# EXCERTO DA PÁGINA
>>>

Sociedade médica defende reforço das restrições aos cigarros electrónicos
Especialista chama a atenção para casos de doença respiratória aguda em jovens utilizadores de “vapes”, insistindo que o acto de vaporizar não é inócuo e que não há provas de benefícios para a saúde.
A Sociedade Portuguesa de Pneumologia (SPP) veio hoje defender a adopção de medidas mais rigorosas para limitar o uso de cigarros electrónicos, alertando também para a necessidade de contrariar as estratégias de promoção associadas a estes produtos e ao tabaco aquecido.
Em declarações à Lusa, por ocasião do Dia Mundial Sem Tabaco, que se assinala no domingo, Daniel Coutinho, da comissão de tabagismo da SPP, sublinhou a importância de apostar em acções de sensibilização junto dos mais jovens. O objectivo, explicou, passa por desmontar percepções erradas, nomeadamente a ideia de que estes dispositivos podem ser úteis para deixar de fumar.
O responsável refere que existe evidência que aponta para potenciais riscos carcinogénicos associados aos cigarros electrónicos, uma vez que a sua utilização pode implicar a inalação de substâncias tóxicas, como compostos químicos e metais ligados ao desenvolvimento de cancro, além de efeitos nocivos ao nível celular, como inflamação e alterações no ADN.
Acrescenta ainda que investigação em modelos animais já identificou lesões compatíveis com processos cancerígenos.

<<<

Registos de dados guardados
>>>

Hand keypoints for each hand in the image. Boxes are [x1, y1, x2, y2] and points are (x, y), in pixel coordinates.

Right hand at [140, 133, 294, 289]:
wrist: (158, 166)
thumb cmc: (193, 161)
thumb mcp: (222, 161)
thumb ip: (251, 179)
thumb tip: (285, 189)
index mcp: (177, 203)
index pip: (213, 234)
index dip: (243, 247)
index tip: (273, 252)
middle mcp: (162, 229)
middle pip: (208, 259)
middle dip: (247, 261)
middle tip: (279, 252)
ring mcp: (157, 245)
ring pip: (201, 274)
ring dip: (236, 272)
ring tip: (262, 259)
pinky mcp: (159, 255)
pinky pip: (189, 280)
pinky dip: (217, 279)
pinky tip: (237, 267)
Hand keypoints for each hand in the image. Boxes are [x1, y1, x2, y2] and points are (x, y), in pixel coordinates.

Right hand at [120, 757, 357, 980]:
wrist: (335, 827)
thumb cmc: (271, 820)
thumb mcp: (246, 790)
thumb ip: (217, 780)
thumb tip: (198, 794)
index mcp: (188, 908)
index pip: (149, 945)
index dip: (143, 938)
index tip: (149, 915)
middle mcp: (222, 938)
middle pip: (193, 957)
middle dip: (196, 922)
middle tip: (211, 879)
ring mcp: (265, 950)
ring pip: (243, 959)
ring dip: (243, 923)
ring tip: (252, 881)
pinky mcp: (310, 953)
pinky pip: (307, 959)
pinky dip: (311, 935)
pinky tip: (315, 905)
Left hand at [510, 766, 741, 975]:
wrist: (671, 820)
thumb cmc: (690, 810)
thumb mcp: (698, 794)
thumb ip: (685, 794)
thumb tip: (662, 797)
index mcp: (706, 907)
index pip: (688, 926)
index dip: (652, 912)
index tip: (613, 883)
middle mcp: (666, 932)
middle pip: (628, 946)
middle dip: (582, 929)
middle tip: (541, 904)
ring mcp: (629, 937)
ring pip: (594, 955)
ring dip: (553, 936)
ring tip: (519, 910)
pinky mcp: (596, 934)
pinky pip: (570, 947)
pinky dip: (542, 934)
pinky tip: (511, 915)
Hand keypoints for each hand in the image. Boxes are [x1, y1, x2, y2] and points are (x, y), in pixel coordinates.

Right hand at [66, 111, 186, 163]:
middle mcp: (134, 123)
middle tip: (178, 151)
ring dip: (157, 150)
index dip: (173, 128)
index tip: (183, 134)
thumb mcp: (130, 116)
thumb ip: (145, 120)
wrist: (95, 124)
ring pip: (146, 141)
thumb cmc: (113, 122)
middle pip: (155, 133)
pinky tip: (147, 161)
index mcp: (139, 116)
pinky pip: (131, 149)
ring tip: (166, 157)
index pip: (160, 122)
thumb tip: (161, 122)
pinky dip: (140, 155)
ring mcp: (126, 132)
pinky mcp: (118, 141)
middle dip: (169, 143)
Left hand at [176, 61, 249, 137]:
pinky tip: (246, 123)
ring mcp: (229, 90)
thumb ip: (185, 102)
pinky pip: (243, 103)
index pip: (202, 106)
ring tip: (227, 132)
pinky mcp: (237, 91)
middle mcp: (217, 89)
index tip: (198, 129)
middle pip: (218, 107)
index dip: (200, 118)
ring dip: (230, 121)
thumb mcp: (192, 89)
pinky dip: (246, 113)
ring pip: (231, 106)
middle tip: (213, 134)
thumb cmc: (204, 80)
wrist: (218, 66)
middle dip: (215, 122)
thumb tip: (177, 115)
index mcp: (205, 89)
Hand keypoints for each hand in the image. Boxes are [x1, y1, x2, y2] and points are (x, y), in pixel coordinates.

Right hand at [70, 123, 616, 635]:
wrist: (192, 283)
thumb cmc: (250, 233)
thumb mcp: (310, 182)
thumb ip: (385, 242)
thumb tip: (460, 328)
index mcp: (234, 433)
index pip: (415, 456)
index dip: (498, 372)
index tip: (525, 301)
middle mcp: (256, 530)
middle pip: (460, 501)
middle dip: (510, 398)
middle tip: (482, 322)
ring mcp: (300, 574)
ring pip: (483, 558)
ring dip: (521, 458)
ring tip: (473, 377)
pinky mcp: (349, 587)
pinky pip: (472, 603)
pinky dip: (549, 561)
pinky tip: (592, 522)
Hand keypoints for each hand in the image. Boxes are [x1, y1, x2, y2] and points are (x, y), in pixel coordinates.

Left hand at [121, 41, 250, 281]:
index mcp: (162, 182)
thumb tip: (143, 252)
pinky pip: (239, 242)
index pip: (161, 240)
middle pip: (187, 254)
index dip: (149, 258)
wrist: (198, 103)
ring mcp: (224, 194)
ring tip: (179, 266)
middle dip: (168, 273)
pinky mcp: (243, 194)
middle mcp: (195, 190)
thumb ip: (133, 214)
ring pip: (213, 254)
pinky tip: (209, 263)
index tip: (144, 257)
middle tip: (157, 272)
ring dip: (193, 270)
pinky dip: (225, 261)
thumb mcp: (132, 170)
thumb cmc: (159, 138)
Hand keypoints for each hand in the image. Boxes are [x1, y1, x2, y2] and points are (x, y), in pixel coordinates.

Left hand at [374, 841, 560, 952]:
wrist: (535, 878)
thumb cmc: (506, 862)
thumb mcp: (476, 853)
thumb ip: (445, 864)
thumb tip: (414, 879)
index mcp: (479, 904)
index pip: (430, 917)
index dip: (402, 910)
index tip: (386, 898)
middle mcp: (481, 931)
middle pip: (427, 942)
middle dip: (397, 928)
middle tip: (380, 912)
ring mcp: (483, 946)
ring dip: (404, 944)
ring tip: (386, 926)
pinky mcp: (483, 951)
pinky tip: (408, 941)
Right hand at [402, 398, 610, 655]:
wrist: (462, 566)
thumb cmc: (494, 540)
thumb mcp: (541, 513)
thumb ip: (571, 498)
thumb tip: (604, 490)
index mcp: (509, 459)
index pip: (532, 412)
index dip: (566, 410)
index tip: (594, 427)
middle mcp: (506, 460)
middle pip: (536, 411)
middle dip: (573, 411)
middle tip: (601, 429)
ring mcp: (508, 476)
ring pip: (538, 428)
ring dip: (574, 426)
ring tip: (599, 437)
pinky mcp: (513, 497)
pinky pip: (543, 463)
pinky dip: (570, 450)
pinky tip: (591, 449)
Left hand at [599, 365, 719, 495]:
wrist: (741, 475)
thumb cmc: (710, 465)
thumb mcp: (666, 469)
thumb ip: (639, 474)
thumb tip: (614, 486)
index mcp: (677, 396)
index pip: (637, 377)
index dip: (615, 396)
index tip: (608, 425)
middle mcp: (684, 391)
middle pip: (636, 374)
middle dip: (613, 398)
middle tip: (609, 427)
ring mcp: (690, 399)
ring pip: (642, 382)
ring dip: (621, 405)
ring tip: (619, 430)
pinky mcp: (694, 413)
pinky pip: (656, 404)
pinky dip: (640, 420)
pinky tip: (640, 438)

<<<

# TAREFA
Pode prosseguir o texto sobre os cigarros electrónicos a partir da última frase apresentada?

# RESULTADO
O especialista chama igualmente a atenção para casos de doença respiratória aguda em jovens utilizadores de “vapes”, insistindo que o acto de vaporizar não é inócuo e que não há provas de benefícios para a saúde.
Afirma também que não existe suporte científico para a ideia de que o vaping seja uma alternativa totalmente segura ao tabaco tradicional.
Outro risco apontado é o consumo simultâneo de cigarros convencionais e electrónicos, o que, segundo o médico, aumenta a exposição global a substâncias prejudiciais.
Perante este cenário, a SPP propõe um conjunto de medidas mais restritivas, incluindo o aumento da tributação sobre produtos de tabaco e nicotina, a proibição de aromas, maior controlo da publicidade nas redes sociais e restrições ao comércio online destes produtos.
A sociedade científica defende ainda a ampliação do acesso a consultas e tratamentos especializados para cessação tabágica, lembrando que o tabaco continua a ser uma das principais causas evitáveis de doença e morte prematura em Portugal, sendo a interrupção do consumo a intervenção mais eficaz.